Маленькая отважная фигурка должна была двигаться по мокрой, почти непроглядной аллее — через весь парк. Еще чернее казались в этот час нависшие лапы огромных сосен. Надвигающийся издали усадебный ансамбль казался чем-то еще более таинственно и воедино сросшимся с природой и предвещал встречу, совсем иную, чем днем… Внезапно в густой темноте — над головой — под шлепанье капели начинались шорох и стук: качались и перестукивались голые ветки. И под это невнятное бормотанье, сердитый говор или плач, под звуки, похожие на перестук костей, — надо было пройти мимо белеющих могильных крестов у церковной апсиды, где мраморная лестница под алтарем вела в крипту — княжескую усыпальницу тех, чьи лица спокойно и улыбчиво при свете солнца глядели с портретов в «галерее предков»…
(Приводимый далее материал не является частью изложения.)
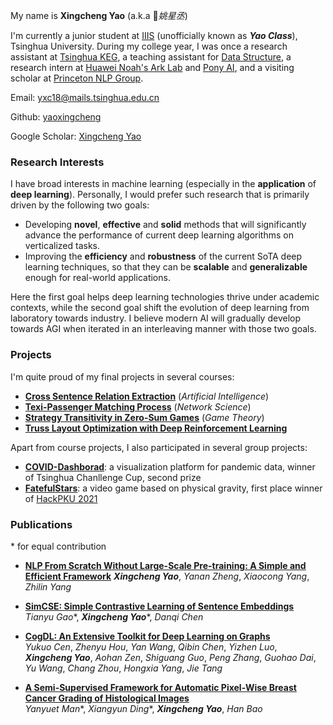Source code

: My name is **Xingcheng Yao** (a.k.a *姚星丞*)

I'm currently a junior student at [IIIS](https://iiis.tsinghua.edu.cn/en/) (unofficially known as ***Yao Class***), Tsinghua University. During my college year, I was once a research assistant at [Tsinghua KEG](http://keg.cs.tsinghua.edu.cn/), a teaching assistant for [Data Structure](https://dsa.cs.tsinghua.edu.cn/~deng/ds/index.htm), a research intern at [Huawei Noah's Ark Lab](https://www.noahlab.com.hk/#/home) and [Pony AI](https://pony.ai/), and a visiting scholar at [Princeton NLP Group](https://princeton-nlp.github.io/).

Email: yxc18@mails.tsinghua.edu.cn

Github: [yaoxingcheng](https://github.com/yaoxingcheng)

Google Scholar: [Xingcheng Yao](https://scholar.google.com/citations?user=gAdAW44AAAAJ&hl=en&oi=ao)

### Research Interests

I have broad interests in machine learning (especially in the **application** of **deep learning**). Personally, I would prefer such research that is primarily driven by the following two goals:
- Developing **novel**, **effective** and **solid** methods that will significantly advance the performance of current deep learning algorithms on verticalized tasks.
- Improving the **efficiency** and **robustness** of the current SoTA deep learning techniques, so that they can be **scalable** and **generalizable** enough for real-world applications.

Here the first goal helps deep learning technologies thrive under academic contexts, while the second goal shift the evolution of deep learning from laboratory towards industry. I believe modern AI will gradually develop towards AGI when iterated in an interleaving manner with those two goals.

### Projects

I'm quite proud of my final projects in several courses:
- **[Cross Sentence Relation Extraction](https://yaoxingcheng.github.io/thesis/ai_final.pdf)** (*Artificial Intelligence*)
- **[Texi-Passenger Matching Process](https://yaoxingcheng.github.io/thesis/network_science.pdf)** (*Network Science*)
- **[Strategy Transitivity in Zero-Sum Games](https://yaoxingcheng.github.io/thesis/game_theory.pdf)** (*Game Theory*)
- **[Truss Layout Optimization with Deep Reinforcement Learning](https://yaoxingcheng.github.io/thesis/summer_thesis.pdf)**

Apart from course projects, I also participated in several group projects:
- **[COVID-Dashborad](https://covid-dashboard.aminer.cn)**: a visualization platform for pandemic data, winner of Tsinghua Chanllenge Cup, second prize
- **[FatefulStars](https://github.com/yaoxingcheng/FatefulStars)**: a video game based on physical gravity, first place winner of [HackPKU 2021](https://www.hackpku.com/)

### Publications
\* for equal contribution
- **[NLP From Scratch Without Large-Scale Pre-training: A Simple and Efficient Framework](https://yaoxingcheng.github.io/thesis/tlm-view.pdf)**
***Xingcheng Yao***, *Yanan Zheng*, *Xiaocong Yang*, *Zhilin Yang*

- **[SimCSE: Simple Contrastive Learning of Sentence Embeddings](https://arxiv.org/abs/2104.08821)** <br/> *Tianyu Gao*\*, ***Xingcheng Yao***\*, *Danqi Chen*


- **[CogDL: An Extensive Toolkit for Deep Learning on Graphs](https://arxiv.org/abs/2103.00959)** <br/> *Yukuo Cen*, *Zhenyu Hou*, *Yan Wang*, *Qibin Chen*, *Yizhen Luo*, ***Xingcheng Yao***, *Aohan Zen*, *Shiguang Guo*, *Peng Zhang*, *Guohao Dai*, *Yu Wang*, *Chang Zhou*, *Hongxia Yang*, *Jie Tang* 


- **[A Semi-Supervised Framework for Automatic Pixel-Wise Breast Cancer Grading of Histological Images](https://arxiv.org/abs/1907.01696)** <br/> *Yanyuet Man*\*, *Xiangyun Ding*\*, ***Xingcheng Yao***, *Han Bao*


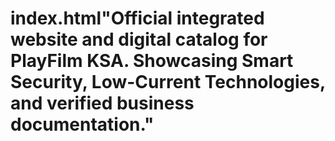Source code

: # index.html"Official integrated website and digital catalog for PlayFilm KSA. Showcasing Smart Security, Low-Current Technologies, and verified business documentation."

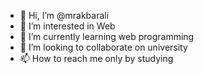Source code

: - 👋 Hi, I’m @mrakbarali
- 👀 I’m interested in Web
- 🌱 I’m currently learning web programming
- 💞️ I’m looking to collaborate on  university
- 📫 How to reach me only by studying

<!---
mrakbarali/mrakbarali is a ✨ special ✨ repository because its `README.md` (this file) appears on your GitHub profile.
You can click the Preview link to take a look at your changes.
--->
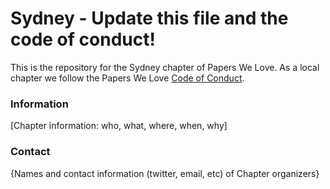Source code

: # Sydney - Update this file and the code of conduct!

This is the repository for the Sydney chapter of Papers We Love. As a local chapter we follow the Papers We Love [Code of Conduct](https://github.com/papers-we-love/sydney/blob/master/code-of-conduct.md).

### Information

[Chapter information: who, what, where, when, why]

### Contact

{Names and contact information (twitter, email, etc) of Chapter organizers}
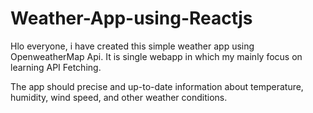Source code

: # Weather-App-using-Reactjs
Hlo everyone, i have created this simple weather app using OpenweatherMap Api. It is single webapp in which my mainly focus on learning  API Fetching.


The app should precise and up-to-date information about temperature, humidity, wind speed, and other weather conditions.
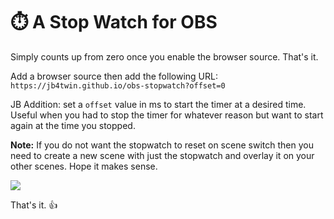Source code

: # ⏱️ A Stop Watch for OBS

Simply counts up from zero once you enable the browser source. That's it.

Add a browser source then add the following URL: `https://jb4twin.github.io/obs-stopwatch?offset=0`

JB Addition: set a `offset` value in ms to start the timer at a desired time. Useful when you had to stop the timer for whatever reason but want to start again at the time you stopped.

**Note:** If you do not want the stopwatch to reset on scene switch then you need to create a new scene with just the stopwatch and overlay it on your other scenes. Hope it makes sense.

![](https://i.imgur.com/Dbrmo15.png)

That's it. 👍
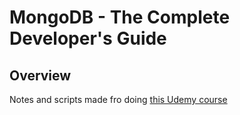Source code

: # MongoDB - The Complete Developer's Guide

## Overview
Notes and scripts made fro doing [this Udemy course](https://www.udemy.com/course/mongodb-the-complete-developers-guide/)
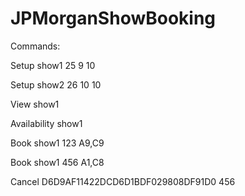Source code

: # JPMorganShowBooking
Commands:

Setup show1 25 9 10

Setup show2 26 10 10

View show1

Availability show1

Book show1 123 A9,C9

Book show1 456 A1,C8

Cancel D6D9AF11422DCD6D1BDF029808DF91D0 456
Дом-дворец проступал из млечно-белого холодного тумана. Еще не прокричали над Зубриловкой петухи, прогоняя призрачные тени ночи. Быстро-быстро обойдя дом со стороны полукруглой ротонды, где дверь из овального зала с его тяжелыми, как в средневековом замке, сводами выходит на главную лестницу — затаившись напротив, на краю обрыва, перед садовым партером, можно увидеть: там, ниже капителей колонн, что-то начнет двигаться в воздухе… Это роятся мелкие, сверкающие частицы (морок, морось, туман осени…). Кажется, теперь эти роящиеся частицы — уплотняются… Вот оно! «И двигнулась ночная тень…» И двинулись вместе с ней светлые, полупрозрачные фигуры в развевающихся длинных одеяниях, ступили на скошенную рыжую траву, вдруг поползшую змеиными извивами. Плотный ворс мокрой травы — это же он шлейфами пополз — за «ними»… И дуб, всех переживший, всех помнящий, вскинул ветви, как руки — в печальной мольбе…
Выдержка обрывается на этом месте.